Apesar do terror, dos incêndios, das mortes constantes, dos hospitais repletos
de feridos, da falta de pão e das doenças que alastram pela cidade, o Porto
resiste. Voluntários juntam-se aos soldados veteranos. E morrem ao seu lado…
Entre estes voluntários destacar-se-ão os estudantes de Coimbra. Em sua
homenagem o Largo do Carmo foi rebaptizado, em 1835, como Praça dos
Voluntários da Rainha, designação modificada, já no século XX, para a actual
Praça de Gomes Teixeira. Entre estes voluntários-estudantes contam-se alguns
jovens que se converterão em grandes personalidades do panorama cultural
nacional de Oitocentos e, também eles, perpetuados na toponímia da cidade.
Caso da Rua Alexandre Herculano ou da Praça Almeida Garrett.
Mas a cidade está repleta de artérias baptizadas com o nome de destacados
liberais que tiveram papel de relevo no Cerco.
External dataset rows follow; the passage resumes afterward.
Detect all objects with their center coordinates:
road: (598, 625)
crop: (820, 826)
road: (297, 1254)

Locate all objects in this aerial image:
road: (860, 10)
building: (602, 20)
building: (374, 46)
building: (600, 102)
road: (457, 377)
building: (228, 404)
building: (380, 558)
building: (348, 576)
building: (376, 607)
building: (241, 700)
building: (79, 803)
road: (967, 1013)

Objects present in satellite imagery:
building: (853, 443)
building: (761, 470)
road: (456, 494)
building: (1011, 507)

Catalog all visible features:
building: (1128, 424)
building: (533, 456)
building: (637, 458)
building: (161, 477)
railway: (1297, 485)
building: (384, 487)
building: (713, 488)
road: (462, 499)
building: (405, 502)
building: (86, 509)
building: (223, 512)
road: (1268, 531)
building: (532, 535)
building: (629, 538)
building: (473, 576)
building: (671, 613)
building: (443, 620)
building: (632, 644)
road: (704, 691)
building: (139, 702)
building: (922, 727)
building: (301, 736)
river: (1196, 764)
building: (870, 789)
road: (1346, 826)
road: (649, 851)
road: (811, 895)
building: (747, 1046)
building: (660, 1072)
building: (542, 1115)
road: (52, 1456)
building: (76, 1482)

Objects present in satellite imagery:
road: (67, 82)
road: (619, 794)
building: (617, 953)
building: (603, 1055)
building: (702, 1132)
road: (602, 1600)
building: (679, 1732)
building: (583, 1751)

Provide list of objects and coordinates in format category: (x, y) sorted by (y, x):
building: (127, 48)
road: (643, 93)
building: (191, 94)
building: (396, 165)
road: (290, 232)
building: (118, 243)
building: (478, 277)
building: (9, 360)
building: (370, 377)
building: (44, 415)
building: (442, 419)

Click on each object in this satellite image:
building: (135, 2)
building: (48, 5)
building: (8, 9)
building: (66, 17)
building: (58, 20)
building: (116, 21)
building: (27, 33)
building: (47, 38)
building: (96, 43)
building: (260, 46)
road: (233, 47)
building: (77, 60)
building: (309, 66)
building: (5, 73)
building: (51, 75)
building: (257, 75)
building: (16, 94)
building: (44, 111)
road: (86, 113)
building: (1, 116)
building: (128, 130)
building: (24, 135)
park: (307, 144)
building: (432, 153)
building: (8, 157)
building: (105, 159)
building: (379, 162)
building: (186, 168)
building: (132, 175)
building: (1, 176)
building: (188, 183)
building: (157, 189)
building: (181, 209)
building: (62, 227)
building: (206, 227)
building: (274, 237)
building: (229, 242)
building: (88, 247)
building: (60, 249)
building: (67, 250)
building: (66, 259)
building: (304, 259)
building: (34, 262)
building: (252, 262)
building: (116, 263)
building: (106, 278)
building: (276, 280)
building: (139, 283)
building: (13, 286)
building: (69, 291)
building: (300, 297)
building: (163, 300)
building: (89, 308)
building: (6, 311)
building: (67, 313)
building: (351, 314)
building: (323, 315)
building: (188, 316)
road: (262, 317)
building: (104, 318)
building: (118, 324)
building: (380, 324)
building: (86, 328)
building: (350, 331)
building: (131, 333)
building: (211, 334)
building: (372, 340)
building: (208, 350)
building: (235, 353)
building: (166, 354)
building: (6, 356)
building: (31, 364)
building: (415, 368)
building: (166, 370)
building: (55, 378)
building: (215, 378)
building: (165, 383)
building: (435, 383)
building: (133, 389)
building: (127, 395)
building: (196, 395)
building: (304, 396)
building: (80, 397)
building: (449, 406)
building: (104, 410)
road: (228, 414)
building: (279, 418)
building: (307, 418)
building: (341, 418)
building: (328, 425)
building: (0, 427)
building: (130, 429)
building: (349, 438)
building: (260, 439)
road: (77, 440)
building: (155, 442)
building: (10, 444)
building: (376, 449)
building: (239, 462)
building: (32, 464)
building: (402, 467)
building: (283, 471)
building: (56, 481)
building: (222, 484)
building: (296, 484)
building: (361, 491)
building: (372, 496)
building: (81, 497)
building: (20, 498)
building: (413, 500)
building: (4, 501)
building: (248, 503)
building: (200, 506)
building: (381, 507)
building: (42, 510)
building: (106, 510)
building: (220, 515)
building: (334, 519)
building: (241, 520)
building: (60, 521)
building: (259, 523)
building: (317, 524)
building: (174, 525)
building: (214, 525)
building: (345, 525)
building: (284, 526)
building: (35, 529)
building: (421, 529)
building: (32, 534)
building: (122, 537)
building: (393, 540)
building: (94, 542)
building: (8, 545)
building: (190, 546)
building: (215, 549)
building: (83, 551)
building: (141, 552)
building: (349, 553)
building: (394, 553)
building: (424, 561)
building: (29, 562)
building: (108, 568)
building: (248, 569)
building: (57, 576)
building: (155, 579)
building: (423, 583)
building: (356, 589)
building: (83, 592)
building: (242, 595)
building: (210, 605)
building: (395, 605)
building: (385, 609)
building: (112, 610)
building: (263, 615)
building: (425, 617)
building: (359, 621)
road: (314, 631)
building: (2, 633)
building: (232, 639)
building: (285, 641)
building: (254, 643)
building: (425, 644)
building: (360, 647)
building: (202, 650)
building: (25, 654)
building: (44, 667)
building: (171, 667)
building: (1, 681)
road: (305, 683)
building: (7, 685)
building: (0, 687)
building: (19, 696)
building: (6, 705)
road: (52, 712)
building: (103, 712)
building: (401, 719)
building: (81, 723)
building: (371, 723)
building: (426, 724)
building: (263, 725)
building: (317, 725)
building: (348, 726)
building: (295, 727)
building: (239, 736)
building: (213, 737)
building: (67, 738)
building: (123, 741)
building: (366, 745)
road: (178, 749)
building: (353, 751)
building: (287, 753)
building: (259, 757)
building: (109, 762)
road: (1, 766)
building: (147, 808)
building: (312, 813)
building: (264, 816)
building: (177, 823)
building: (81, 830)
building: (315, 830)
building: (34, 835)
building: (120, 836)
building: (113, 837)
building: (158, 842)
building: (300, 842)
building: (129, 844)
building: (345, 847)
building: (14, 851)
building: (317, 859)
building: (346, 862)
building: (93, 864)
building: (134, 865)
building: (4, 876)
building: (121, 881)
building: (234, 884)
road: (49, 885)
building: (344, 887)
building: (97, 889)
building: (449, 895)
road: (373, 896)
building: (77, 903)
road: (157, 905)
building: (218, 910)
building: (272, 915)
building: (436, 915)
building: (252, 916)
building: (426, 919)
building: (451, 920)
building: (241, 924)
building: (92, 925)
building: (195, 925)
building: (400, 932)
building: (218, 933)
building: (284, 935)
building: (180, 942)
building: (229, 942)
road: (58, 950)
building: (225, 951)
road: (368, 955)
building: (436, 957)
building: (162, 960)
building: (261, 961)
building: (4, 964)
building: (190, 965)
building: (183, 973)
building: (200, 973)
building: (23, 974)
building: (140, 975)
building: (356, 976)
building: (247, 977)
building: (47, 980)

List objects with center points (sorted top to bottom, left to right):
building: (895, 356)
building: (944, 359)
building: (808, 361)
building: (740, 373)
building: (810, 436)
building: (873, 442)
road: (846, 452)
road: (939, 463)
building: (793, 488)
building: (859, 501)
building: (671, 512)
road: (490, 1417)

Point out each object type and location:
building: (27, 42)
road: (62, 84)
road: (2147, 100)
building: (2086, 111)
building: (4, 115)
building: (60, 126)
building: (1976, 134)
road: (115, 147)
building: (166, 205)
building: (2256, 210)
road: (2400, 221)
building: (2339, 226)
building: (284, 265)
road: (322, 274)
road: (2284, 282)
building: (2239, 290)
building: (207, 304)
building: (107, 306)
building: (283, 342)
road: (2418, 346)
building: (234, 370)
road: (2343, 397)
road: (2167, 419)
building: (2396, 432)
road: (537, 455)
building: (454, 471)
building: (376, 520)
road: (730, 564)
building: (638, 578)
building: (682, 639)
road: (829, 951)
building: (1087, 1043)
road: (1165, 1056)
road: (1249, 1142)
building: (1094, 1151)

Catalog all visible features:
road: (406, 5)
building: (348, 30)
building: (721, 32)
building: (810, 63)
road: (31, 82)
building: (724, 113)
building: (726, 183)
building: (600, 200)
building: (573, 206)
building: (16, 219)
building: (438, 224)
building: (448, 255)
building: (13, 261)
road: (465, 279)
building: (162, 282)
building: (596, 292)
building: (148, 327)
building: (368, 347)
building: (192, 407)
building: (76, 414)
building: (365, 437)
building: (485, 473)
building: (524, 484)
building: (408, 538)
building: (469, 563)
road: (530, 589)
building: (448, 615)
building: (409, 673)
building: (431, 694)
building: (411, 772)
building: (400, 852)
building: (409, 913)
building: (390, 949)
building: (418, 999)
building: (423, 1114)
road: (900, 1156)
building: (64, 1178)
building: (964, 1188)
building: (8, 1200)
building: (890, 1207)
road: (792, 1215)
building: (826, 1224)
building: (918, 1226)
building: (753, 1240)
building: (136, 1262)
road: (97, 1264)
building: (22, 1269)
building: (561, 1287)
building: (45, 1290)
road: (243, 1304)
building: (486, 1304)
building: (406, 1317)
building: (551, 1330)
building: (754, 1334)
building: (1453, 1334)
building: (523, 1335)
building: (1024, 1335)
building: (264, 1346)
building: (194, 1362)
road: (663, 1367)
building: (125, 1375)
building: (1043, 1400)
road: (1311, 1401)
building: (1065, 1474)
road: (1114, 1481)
Caso, entre outros, da Rua
Barão de S. Cosme, que homenageia a figura de João Nepomuceno de
Macedo (1793-1837); a Rua Joaquim António de Aguiar (1792-1874), o
famoso legislador anticlerical que por isso ficaria conhecido por “mata-frades”,
e que pertenceu também ao exército dos “Bravos” do Mindelo; a Rua Passos
Manuel, destacado tribuno que, vindo do exílio em França, se junta aos liberais
em pleno Cerco; a Rua do Duque de Saldanha (1790-1876), nome
incontornável da política portuguesa deste período; a Rua Visconde de
Setúbal, o famoso militar alemão João Schwalbach (1774-1847) ; ou a Rua
Duque da Terceira, dedicada a António José Severim de Noronha (1792-
1860), um dos grandes chefes militares do Cerco. É legítimo, neste contexto,
destacar também a Rua Luz Soriano (1802-1891), que perpetua a figura do
historiador autor da incontornável “História do Cerco do Porto”.
Mas, para lá das individualidades, era de toda a justiça destacar o esforço
colectivo de toda a população da cidade. E, por isso mesmo, e tendo em conta
a forma firme, “o denodo e resignação com que os portuenses valorosamente
resistiram ao apertado sítio de 1832 e 1833”, a Câmara do Porto anunciará em
13 de Junho de 1838 a criação da Rua da Firmeza.
Já a Rua do Heroísmo evoca os episódios que se viveram no decisivo dia de
25 de Julho de 1833 quando, pressionado pela abertura de novas frentes
liberais, no Algarve e em Lisboa, o Marechal de D. Miguel, Luís de Bourmont,
lança contra a cidade um poderosíssimo ataque com todas as suas forças
disponíveis, em várias frentes, de Campanhã à Foz. Foi dos momentos mais
difíceis e cruciais do Cerco mas, após nove horas de intensos combates, os
miguelistas seriam derrotados. A partir daí, e até ao dia 18 de Agosto, a
iniciativa do contra-ataque passou para os liberais que, com sucessivas vitórias
em Gaia, S. Mamede de Infesta (onde se localizava o principal reduto militar
absolutista), Avintes e Valongo, acabam por romper o Cerco e assegurar a
vitória do Porto, de D. Pedro, da Liberdade e do Liberalismo.
No ano seguinte, em 1834, era aberta a Rua da Alegria, comemorando com
alegria a vitória das armas constitucionais.